I´d like to calculate the expectation of an algorithm. The input to the algorithm are n customers with values $v_1$,..$v_n$(i.i.d) drawn from a normal distribution. Now the algorithm sells an item with a fixed price p and offers this price to the customers sequentially. The first customer i with value $v_i > p$ gets the item.
What is the expectation of the value of the customers we sold to($v$) achieved by the algorithm? I tried to solve it by calculating the expectation of the normal distribution from p as the lower bound to infinity, but it didn´t match the result I was getting when solving this empirically.
Many thanks in advance!
Suppose $v_i\in N(\mu,\sigma^2)$. Let $z_i=(v_i-\mu)/\sigma$, so the $z_i$ are standard normal, and let $q=(p-\mu)/\sigma$ be the standardized price. Let $\Phi(x)$ be the standard normal cdf, with pdf $\phi(x)$.

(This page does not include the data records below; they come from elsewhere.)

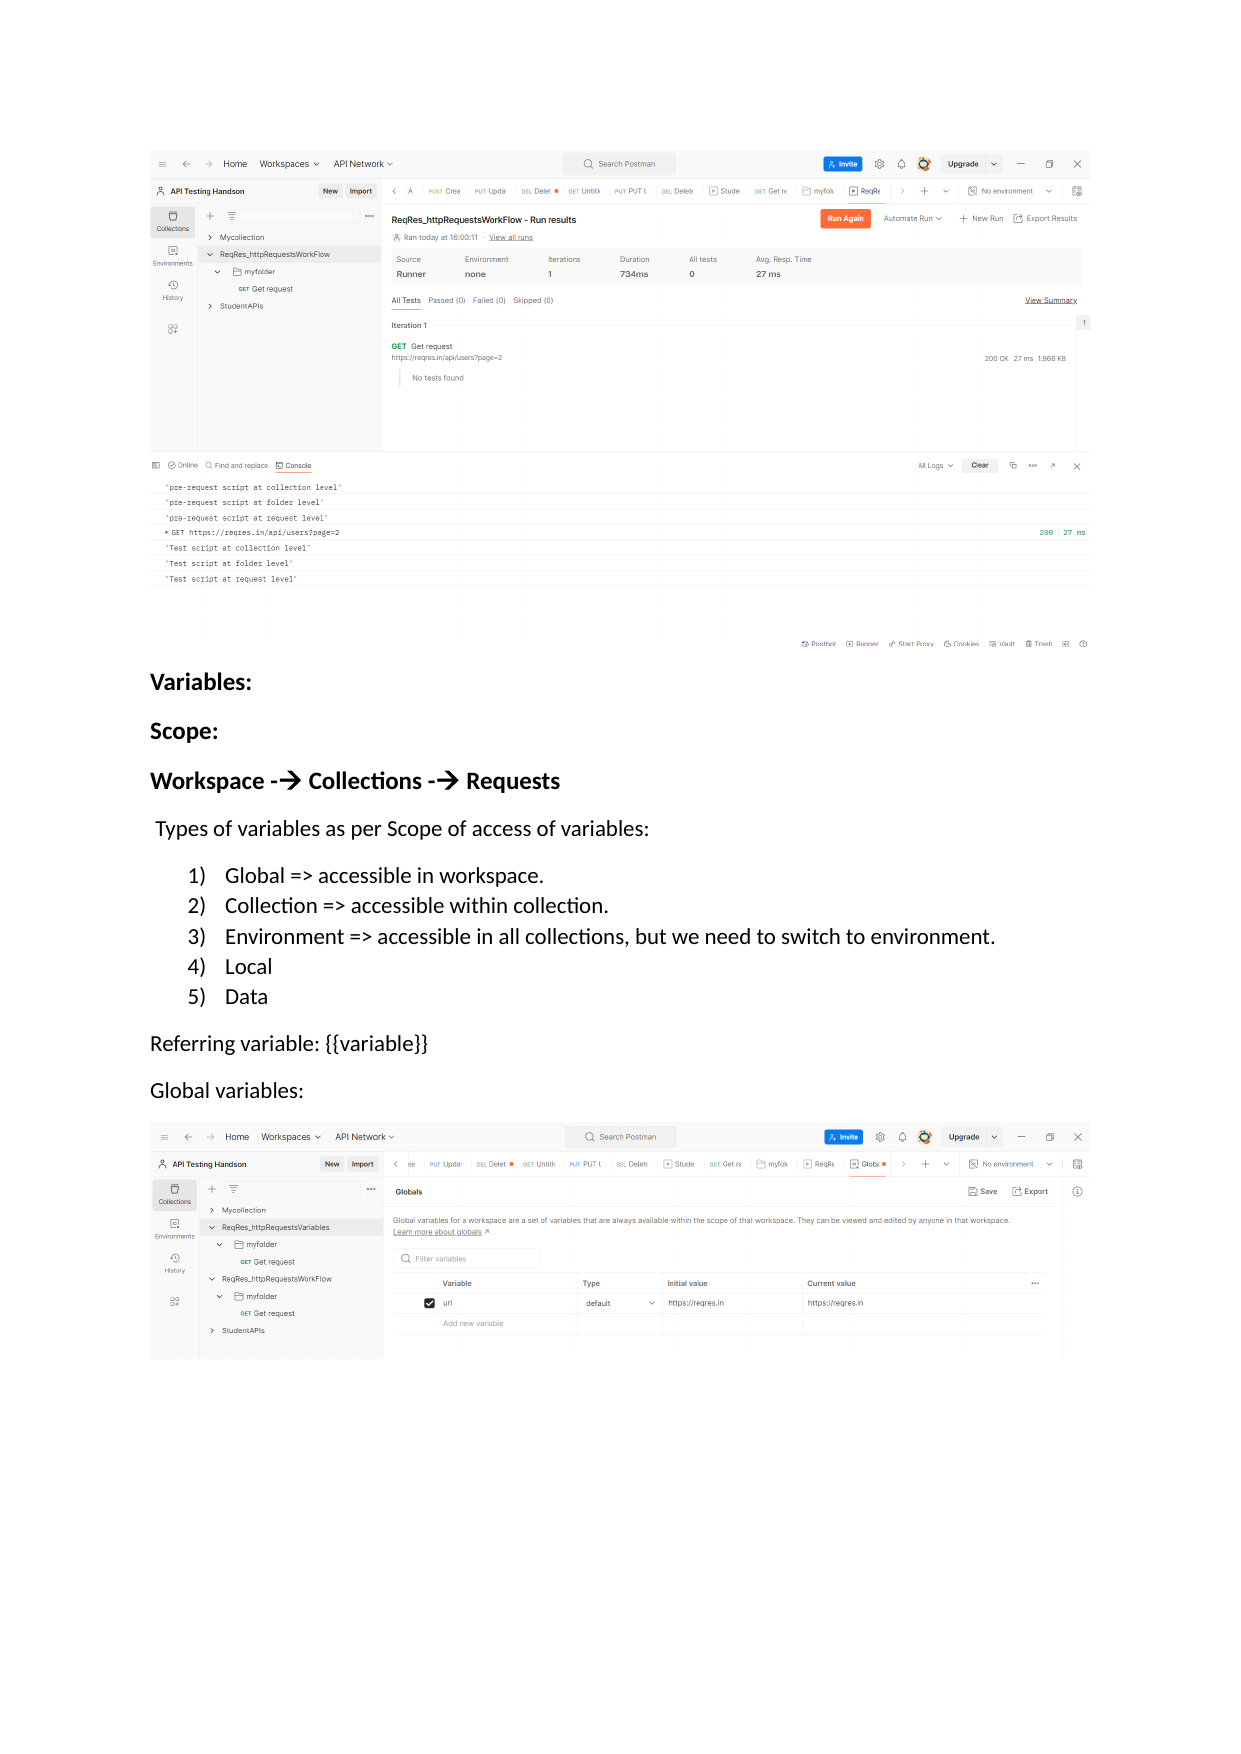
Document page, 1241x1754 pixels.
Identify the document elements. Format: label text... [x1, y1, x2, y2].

picture [150, 150, 1091, 647]
text Workspace - Collections - Requests [150, 765, 1090, 795]
list Local [187, 952, 1090, 980]
picture [150, 1122, 1091, 1359]
text Variables: [150, 666, 1090, 696]
list Environment => accessible in all collections, but we need to switch to environment. [187, 922, 1090, 950]
list Collection => accessible within collection. [187, 892, 1090, 919]
list Data [187, 982, 1090, 1010]
text Referring variable: {{variable}} [150, 1029, 1090, 1057]
text Types of variables as per Scope of access of variables: [150, 814, 1090, 842]
text Global variables: [150, 1076, 1090, 1104]
list Global => accessible in workspace. [187, 861, 1090, 889]
text Scope: [150, 715, 1090, 746]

Conditioned on the existence at least one customer whose value is above the price, then the first customer whose value is larger than $p$ will have a value which is normally distributed, conditional on being greater than $p$. The conditional expected value is $$ E[v\mid v>p]=E[\sigma z+\mu|z>q]=\mu+\sigma E[z|z>q] =\mu+\sigma\cdot\frac{\int_q^\infty x\,\phi(x)\,dx}{P(z>q)} $$ The normal cdf satisfies $x\phi(x)=-\phi'(x)$, so using the fundamental theorem of calculus this is $$ \mu+\sigma\frac{\phi(q)}{1-\Phi(q)} $$ To make this unconditional, we have to multiply by the probability that at least one customer's value is above the price, resulting in $$ \boxed{\Big(1-\Phi(q)^n\Big)\left(\mu+\sigma\frac{\phi(q)}{1-\Phi(q)}\right)} $$